_Selected excerpt_
※
University of Windsor small business study aims to help companies navigate COVID-19

Tuesday, June 9, 2020

The Windsor Star/Dave Waddell


The COVID-19 pandemic has been unchartered waters for small business, but a University of Windsor study is using the present circumstances to develop a proactive guide for dealing with future disruptions.

The study is being lead by assistant business professor Kyle Brykman and Professor Francine Schlosser, who specializes in entrepreneurship/innovation.

“It’s trying to understand why some businesses are excelling and others are struggling,” Brykman said.

“We’re also trying to understand the employee experience.

“We want to take advantage of such an unusual time to prepare a proactive approach for the next time there’s a disruption.”

The study is funded and supported by a wide variety of community groups including the university, Hotel-Dieu Grace Healthcare, the Windsor-Essex Regional Chamber of Commerce, St. Clair College, Windsor Regional Hospital and the WE-Spark Health Institute.

The survey is available online at

Brykman said about 65 businesses have completed the survey in the first two weeks of the month it’ll be available. There’s a separate employee survey that’ll remain live for another two or three weeks.
※
_Listed entries_
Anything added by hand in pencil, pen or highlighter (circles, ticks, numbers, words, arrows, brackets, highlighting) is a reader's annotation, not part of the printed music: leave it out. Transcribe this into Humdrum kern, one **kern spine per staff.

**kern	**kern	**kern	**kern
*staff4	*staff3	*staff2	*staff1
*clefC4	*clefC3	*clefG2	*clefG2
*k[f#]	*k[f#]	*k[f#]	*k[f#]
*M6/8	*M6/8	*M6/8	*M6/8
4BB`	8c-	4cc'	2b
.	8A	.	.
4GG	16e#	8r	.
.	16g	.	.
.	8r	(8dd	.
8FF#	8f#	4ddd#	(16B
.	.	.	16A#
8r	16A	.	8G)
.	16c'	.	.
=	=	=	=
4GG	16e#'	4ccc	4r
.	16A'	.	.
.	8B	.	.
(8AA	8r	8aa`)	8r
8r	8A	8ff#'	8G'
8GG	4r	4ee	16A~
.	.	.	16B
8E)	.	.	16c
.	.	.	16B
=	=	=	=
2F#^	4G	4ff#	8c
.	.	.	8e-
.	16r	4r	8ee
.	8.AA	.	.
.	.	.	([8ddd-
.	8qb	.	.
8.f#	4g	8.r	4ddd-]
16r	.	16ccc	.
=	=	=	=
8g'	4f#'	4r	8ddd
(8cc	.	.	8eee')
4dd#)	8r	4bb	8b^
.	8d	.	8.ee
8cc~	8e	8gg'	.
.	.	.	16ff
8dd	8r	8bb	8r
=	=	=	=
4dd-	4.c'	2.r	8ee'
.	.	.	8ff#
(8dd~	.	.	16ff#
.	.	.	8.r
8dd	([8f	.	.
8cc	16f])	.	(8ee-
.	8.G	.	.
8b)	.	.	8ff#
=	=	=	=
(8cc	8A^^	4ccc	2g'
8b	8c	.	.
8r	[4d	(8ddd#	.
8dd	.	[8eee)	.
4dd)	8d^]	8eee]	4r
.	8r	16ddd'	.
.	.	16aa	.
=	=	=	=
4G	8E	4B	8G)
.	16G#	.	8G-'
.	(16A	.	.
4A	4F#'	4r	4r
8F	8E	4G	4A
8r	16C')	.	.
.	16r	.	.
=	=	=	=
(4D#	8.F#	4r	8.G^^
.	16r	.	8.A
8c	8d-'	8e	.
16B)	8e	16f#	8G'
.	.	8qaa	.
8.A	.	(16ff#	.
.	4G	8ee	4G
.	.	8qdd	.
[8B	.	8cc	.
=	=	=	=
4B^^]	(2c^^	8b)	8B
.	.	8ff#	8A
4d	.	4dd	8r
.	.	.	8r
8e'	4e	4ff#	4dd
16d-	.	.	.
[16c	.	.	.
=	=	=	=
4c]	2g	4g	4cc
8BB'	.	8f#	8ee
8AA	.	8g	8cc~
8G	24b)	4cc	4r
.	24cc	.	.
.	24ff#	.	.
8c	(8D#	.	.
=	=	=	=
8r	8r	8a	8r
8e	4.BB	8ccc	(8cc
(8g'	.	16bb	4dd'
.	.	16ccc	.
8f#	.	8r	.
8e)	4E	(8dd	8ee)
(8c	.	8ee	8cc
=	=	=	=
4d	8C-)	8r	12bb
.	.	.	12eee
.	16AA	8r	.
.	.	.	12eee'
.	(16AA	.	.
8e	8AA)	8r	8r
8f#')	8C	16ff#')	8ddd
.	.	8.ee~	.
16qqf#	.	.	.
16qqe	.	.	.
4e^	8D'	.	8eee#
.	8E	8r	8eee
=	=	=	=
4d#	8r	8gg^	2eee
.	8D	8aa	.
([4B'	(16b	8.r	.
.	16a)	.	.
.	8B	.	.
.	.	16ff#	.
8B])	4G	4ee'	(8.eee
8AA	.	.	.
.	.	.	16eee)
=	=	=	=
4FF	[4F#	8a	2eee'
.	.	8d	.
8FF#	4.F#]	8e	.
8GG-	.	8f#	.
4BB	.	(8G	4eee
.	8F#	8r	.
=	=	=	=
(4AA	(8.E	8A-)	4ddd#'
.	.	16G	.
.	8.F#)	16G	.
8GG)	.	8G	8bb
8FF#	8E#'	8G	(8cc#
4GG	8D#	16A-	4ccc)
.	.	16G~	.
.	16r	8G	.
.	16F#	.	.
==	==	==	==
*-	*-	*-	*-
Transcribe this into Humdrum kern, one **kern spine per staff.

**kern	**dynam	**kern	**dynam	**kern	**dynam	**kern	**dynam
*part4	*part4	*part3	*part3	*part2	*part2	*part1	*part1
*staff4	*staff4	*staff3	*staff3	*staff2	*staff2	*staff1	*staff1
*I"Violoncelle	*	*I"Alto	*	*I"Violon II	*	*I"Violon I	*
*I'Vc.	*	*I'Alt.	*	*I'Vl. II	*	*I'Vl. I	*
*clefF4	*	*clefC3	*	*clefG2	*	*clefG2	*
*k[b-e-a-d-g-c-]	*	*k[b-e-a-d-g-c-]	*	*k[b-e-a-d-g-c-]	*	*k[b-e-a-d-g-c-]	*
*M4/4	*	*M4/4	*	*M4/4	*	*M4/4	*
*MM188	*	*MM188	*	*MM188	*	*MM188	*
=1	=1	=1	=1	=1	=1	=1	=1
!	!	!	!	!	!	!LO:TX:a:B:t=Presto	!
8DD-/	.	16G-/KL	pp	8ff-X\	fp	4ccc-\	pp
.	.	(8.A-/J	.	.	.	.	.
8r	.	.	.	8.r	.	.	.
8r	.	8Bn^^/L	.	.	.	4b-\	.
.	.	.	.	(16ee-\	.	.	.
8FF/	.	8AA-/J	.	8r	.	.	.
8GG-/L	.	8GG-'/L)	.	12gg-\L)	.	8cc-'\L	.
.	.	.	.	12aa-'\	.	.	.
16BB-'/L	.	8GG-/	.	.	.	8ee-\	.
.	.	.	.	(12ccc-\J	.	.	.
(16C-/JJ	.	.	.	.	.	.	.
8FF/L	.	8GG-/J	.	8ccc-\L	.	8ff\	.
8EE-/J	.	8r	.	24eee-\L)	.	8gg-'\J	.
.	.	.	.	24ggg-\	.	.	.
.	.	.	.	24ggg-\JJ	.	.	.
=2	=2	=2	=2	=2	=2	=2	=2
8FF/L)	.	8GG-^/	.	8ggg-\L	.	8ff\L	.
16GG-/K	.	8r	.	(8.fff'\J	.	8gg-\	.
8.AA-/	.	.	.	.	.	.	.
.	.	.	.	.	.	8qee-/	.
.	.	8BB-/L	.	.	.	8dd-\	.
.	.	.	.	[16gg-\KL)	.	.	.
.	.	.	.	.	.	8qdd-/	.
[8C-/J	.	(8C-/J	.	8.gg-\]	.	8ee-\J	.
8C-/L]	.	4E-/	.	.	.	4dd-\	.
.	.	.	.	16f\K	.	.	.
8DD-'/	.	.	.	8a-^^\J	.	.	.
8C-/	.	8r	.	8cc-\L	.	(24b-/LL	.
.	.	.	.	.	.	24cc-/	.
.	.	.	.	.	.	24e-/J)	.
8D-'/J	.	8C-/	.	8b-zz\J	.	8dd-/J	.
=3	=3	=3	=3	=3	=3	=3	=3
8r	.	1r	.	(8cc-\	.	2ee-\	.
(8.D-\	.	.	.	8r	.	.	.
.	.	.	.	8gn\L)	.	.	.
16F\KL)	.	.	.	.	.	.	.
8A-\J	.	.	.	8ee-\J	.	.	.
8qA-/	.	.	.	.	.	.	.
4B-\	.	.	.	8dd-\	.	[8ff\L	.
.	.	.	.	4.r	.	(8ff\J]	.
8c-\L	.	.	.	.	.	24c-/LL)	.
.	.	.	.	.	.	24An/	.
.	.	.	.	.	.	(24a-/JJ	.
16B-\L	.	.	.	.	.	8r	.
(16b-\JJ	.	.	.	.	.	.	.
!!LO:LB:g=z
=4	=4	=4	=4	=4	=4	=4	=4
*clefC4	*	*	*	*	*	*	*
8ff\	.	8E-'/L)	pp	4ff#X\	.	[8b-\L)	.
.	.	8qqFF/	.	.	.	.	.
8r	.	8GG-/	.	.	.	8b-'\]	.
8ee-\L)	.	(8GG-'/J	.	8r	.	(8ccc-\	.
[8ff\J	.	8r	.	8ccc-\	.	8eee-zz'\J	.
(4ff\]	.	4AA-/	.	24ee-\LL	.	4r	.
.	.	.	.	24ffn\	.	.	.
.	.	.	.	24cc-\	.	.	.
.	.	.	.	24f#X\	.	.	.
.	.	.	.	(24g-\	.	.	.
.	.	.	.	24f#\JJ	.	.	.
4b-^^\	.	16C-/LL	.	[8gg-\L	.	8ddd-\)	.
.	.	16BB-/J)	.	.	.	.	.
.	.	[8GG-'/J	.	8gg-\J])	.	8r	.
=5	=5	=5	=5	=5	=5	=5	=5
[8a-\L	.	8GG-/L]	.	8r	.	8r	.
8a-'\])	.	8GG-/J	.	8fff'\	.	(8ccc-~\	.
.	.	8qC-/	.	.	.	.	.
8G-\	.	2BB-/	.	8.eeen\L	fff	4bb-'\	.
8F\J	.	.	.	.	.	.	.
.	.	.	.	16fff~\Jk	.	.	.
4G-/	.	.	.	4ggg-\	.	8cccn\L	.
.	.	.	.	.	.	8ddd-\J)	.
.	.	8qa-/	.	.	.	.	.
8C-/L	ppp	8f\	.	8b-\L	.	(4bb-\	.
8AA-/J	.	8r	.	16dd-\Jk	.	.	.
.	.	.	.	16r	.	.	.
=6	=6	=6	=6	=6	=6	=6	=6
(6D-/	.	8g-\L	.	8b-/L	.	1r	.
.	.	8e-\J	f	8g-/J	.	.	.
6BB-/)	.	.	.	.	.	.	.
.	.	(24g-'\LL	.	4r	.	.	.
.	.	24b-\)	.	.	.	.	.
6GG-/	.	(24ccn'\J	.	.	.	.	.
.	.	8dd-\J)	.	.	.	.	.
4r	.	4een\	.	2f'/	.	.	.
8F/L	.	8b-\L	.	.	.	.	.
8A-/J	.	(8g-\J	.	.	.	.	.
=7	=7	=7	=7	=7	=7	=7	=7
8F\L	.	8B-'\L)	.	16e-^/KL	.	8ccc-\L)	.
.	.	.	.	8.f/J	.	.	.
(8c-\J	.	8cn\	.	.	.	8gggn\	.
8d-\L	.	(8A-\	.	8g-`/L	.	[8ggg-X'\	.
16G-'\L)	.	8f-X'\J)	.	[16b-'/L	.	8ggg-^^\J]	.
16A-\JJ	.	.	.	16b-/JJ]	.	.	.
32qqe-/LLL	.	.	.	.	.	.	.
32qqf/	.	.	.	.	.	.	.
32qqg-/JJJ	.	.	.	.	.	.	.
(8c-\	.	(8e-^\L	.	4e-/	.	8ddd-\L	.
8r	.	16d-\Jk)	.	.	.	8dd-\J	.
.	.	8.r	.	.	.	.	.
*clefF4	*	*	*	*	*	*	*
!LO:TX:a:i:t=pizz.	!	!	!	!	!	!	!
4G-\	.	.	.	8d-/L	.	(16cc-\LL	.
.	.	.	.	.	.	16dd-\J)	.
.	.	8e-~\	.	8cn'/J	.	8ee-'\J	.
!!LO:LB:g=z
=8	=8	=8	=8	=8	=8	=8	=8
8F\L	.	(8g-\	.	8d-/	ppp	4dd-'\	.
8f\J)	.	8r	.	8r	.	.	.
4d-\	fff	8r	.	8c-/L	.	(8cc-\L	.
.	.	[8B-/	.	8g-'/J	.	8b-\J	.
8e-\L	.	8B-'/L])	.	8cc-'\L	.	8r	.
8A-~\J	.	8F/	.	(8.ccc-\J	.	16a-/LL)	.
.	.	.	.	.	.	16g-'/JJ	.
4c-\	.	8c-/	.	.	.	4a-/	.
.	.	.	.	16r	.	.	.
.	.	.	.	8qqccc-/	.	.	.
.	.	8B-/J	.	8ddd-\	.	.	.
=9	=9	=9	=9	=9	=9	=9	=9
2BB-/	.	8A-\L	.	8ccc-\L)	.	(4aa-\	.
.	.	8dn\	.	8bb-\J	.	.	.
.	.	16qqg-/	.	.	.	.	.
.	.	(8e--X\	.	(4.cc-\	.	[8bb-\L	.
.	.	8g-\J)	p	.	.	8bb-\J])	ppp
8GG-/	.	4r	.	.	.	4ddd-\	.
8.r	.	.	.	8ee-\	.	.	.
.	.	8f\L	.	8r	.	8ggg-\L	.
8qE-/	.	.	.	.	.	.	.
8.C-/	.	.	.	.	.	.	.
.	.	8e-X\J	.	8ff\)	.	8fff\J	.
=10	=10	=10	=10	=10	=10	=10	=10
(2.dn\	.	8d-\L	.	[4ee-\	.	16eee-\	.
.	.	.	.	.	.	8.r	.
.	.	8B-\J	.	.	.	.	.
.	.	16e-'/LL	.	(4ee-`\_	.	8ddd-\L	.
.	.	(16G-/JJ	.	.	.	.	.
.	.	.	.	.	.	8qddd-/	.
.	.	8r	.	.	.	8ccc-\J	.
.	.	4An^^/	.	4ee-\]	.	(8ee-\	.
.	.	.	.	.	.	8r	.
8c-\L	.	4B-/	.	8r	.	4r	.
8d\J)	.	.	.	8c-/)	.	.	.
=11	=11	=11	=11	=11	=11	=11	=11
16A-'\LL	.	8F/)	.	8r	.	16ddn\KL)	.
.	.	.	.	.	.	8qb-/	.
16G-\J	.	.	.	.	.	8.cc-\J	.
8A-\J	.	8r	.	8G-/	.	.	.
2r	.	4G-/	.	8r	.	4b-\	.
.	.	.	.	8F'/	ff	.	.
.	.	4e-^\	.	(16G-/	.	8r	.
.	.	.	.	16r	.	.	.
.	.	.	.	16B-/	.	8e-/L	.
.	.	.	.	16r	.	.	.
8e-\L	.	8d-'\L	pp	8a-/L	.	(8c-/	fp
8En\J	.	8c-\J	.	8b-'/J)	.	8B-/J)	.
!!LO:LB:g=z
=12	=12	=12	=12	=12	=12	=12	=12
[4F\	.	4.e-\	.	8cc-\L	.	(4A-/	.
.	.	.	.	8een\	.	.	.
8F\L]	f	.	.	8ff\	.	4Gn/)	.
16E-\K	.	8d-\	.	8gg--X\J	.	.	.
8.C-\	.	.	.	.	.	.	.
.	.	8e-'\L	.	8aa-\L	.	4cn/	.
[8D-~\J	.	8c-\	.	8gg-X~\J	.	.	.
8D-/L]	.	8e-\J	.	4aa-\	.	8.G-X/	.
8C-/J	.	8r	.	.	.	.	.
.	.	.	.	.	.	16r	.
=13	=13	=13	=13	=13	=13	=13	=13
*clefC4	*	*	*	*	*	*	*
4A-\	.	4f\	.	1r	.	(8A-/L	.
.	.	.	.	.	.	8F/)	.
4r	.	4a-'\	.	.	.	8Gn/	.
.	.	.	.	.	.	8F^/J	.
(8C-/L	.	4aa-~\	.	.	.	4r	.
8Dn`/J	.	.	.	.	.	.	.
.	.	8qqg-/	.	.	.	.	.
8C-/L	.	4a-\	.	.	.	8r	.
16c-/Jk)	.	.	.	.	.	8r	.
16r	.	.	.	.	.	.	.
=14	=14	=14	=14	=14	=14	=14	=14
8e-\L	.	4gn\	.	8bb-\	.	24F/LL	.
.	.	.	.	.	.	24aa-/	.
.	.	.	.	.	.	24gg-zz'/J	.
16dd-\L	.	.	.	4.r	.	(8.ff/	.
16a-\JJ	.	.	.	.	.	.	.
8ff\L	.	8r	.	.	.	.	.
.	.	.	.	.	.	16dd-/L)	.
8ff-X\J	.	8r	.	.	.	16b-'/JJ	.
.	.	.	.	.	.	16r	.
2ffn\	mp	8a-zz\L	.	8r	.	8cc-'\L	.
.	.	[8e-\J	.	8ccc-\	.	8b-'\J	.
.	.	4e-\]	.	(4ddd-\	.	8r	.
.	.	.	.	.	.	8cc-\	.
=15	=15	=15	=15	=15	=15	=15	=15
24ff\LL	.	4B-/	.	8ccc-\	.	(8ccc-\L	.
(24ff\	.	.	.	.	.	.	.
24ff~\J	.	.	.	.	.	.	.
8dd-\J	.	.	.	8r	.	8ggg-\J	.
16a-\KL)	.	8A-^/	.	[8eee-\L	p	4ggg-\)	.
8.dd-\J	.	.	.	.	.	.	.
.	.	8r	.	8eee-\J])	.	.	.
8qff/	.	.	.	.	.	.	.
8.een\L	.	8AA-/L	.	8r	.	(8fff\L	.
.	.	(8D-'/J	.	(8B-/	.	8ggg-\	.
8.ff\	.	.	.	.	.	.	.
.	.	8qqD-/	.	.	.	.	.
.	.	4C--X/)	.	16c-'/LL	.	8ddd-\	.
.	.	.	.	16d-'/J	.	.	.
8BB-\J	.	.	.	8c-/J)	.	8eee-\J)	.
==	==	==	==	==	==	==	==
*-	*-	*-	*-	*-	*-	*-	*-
※
_Work request 1_
Answer these from the news story about the University of Windsor small business study:
(a) Which two professors are leading the study?
(b) About how many businesses finished the survey in its first two weeks?
(c) Which chamber of commerce is named among the groups that fund and support the study?
_Work request 2_
From the news story about the University of Windsor small business study, copy the stretch from "Tuesday, June 9, 2020" through "the employee experience." word for word.

_Written solution 1_
(a) Kyle Brykman and Francine Schlosser
(b) About 65
(c) The Windsor-Essex Regional Chamber of Commerce

_Written solution 2_
Tuesday, June 9, 2020

The Windsor Star/Dave Waddell


The COVID-19 pandemic has been unchartered waters for small business, but a University of Windsor study is using the present circumstances to develop a proactive guide for dealing with future disruptions.

The study is being lead by assistant business professor Kyle Brykman and Professor Francine Schlosser, who specializes in entrepreneurship/innovation.

“It’s trying to understand why some businesses are excelling and others are struggling,” Brykman said.

“We’re also trying to understand the employee experience.